With the new med changes, I was prescribed a new medicine for sleep. Tamazepam. It was horrible. I slept maybe two hours a night due to debilitating nightmares. One night I even experienced sleep paralysis which is terrifying and feels like you are actually losing your mind or on psychadelic drugs. So, i decided to stop taking it. I didn't consider any withdrawl effects because I hadnt been taking it for to long. I was wrong. First it was nausea. Nonstop. I was chewing tums and drinking Pepto Bismal like they were the key to world peace. This went on for days. I assumed it was due to the decrease in Geodon and that it would pass as my levels evened out. Being sick to your stomach nonstop for a long period of time really beats you down. I was miserable and felt so weak. The pride I had felt at taking charge of my medicine quickly deteriorated and I feared I'd never be able to come off my antipsychotics if this was the result. My nausea led to the shakes and an all over ache that tensed me from head to toe.

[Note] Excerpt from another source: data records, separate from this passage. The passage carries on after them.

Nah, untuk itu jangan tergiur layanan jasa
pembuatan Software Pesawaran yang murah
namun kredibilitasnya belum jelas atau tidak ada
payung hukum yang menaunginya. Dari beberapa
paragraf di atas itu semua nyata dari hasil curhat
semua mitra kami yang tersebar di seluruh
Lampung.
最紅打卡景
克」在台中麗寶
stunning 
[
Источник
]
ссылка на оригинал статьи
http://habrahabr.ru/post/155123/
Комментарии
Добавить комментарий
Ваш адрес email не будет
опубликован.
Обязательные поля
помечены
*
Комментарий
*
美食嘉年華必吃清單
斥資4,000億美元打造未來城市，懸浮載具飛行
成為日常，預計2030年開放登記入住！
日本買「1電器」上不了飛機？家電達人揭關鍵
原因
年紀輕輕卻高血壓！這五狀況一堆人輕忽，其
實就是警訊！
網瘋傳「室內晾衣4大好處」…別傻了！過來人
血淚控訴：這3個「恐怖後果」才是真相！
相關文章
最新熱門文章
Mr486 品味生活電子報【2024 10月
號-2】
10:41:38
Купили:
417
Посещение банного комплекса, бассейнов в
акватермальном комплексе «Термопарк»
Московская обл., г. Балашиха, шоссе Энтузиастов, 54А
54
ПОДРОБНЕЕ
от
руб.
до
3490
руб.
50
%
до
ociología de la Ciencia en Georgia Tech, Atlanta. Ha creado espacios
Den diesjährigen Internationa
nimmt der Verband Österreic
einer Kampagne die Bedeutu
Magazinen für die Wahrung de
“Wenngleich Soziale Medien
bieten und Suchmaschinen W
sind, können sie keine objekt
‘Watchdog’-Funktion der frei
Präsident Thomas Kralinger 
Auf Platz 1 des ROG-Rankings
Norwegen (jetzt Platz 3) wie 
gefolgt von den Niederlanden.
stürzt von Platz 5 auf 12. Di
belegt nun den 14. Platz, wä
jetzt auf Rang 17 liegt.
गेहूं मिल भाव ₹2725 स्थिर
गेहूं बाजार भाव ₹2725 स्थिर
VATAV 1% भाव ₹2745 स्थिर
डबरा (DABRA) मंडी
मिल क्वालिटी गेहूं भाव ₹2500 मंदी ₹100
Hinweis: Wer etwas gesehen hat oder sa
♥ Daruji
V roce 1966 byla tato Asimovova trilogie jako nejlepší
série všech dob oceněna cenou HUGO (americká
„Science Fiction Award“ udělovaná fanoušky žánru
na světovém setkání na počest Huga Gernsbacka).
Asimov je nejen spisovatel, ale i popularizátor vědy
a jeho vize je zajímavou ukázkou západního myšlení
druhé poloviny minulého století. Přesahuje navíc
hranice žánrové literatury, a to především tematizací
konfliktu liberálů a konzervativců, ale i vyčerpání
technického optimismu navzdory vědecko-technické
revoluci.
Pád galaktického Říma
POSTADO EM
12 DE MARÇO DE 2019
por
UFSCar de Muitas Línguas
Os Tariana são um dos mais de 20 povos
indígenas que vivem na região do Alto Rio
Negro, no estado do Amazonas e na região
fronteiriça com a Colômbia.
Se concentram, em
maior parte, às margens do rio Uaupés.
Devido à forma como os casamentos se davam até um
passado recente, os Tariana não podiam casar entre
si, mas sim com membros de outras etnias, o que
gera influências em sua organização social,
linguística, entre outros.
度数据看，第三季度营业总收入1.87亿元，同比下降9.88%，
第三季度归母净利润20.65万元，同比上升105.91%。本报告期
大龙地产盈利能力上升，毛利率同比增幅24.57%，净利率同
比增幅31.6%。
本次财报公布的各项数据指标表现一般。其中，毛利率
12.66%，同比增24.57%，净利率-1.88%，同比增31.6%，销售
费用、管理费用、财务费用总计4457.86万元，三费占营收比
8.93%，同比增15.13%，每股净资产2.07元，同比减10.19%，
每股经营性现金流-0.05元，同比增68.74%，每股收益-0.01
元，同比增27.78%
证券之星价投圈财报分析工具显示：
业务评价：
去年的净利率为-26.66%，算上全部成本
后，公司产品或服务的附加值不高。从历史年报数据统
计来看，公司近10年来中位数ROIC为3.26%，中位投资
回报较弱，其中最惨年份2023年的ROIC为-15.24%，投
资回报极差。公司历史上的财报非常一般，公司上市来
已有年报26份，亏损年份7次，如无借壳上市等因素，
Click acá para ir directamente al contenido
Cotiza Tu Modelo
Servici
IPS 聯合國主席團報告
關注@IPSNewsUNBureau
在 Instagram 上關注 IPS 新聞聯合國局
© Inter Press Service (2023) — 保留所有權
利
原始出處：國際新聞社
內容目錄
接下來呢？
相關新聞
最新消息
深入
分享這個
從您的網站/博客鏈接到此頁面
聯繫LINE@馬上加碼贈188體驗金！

Finally, upon seeing my therapist all I could do was cry. She sent me to see my doctor. Looking me over and hearing I had stopped taking the Tamazepam, he explained I was going through benzo withdrawal. Which can be deadly. He took my blood pressure, asked if I had had a seizure because it was so high and proceeded to write me a prescription for Klonopin and insisted that I get it filled immediately.

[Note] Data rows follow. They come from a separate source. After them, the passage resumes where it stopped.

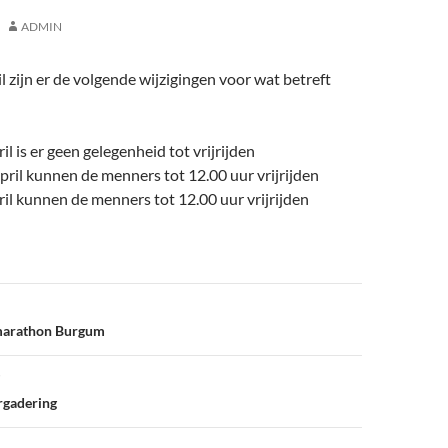
ADMIN
l zijn er de volgende wijzigingen voor wat betreft
l is er geen gelegenheid tot vrijrijden
pril kunnen de menners tot 12.00 uur vrijrijden
il kunnen de menners tot 12.00 uur vrijrijden
marathon Burgum
rgadering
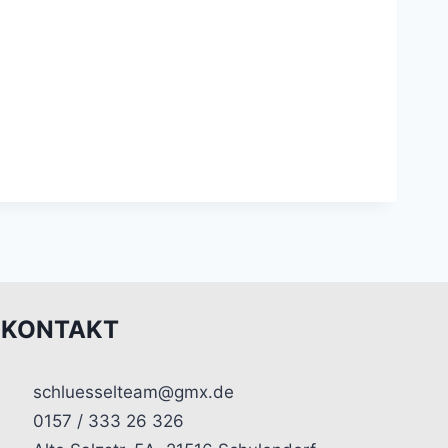
KONTAKT
schluesselteam@gmx.de
0157 / 333 26 326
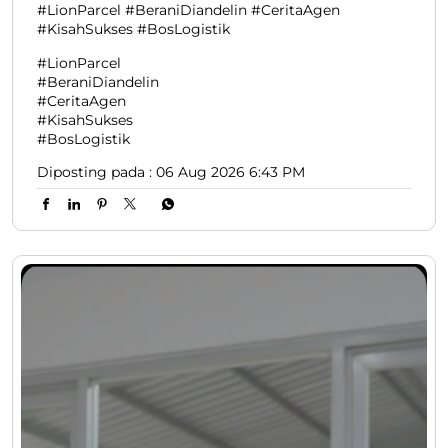
#LionParcel #BeraniDiandelin #CeritaAgen
#KisahSukses #BosLogistik
#LionParcel
#BeraniDiandelin
#CeritaAgen
#KisahSukses
#BosLogistik
Diposting pada :
06 Aug 2026 6:43 PM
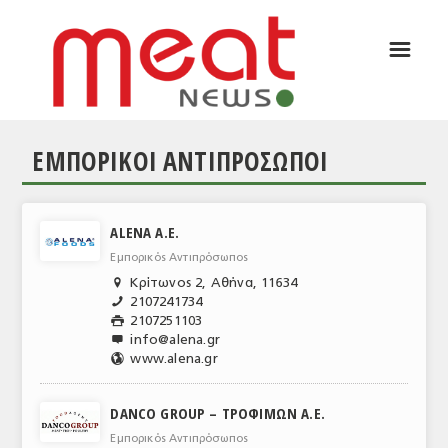
☰
ΑΡΘΡΟΓΡΑΦΙΑ
ΕΛΛΑΔΑ
ΕΜΠΟΡΙΚΟΙ ΑΝΤΙΠΡΟΣΩΠΟΙ
ΕΙΔΗΣΕΙΣ
ΣΥΝΕΝΤΕΥΞΕΙΣ
ALENA A.E.
ΘΕΜΑΤΑ
Εμπορικός Αντιπρόσωπος
ΑΝΑΛΥΣΕΙΣ
Κρίτωνος 2, Αθήνα, 11634

2107241734
📞
ΚΟΣΜΟΣ
2107251103

info@alena.gr

ΕΙΔΗΣΕΙΣ
www.alena.gr
🌎
ΕΥΡΩΠΑΪΚΕΣ ΑΠΟΦΑΣΕΙΣ
DANCO GROUP – ΤΡΟΦΙΜΩΝ Α.Ε.
ΘΕΜΑΤΑ
Εμπορικός Αντιπρόσωπος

It has made all the difference. Yet, what I didnt want was to add another med to my regimen, so I will safely taper off the klonopin in time.

During all this, my sister had a baby. This brought up a lot of feelings that I can go into another time.
I also visited El Paso to see my husband's family.

I also went through all my old journals from my twenties. Tracing my sickness from when it first reared its head to when the shit all hit the fan.
I learned a lot reading over those. Maybe I'll share in a future post.

So, I apologize for the delay in posts. Things were happening. Good and bad. I was living. That is the most important thing.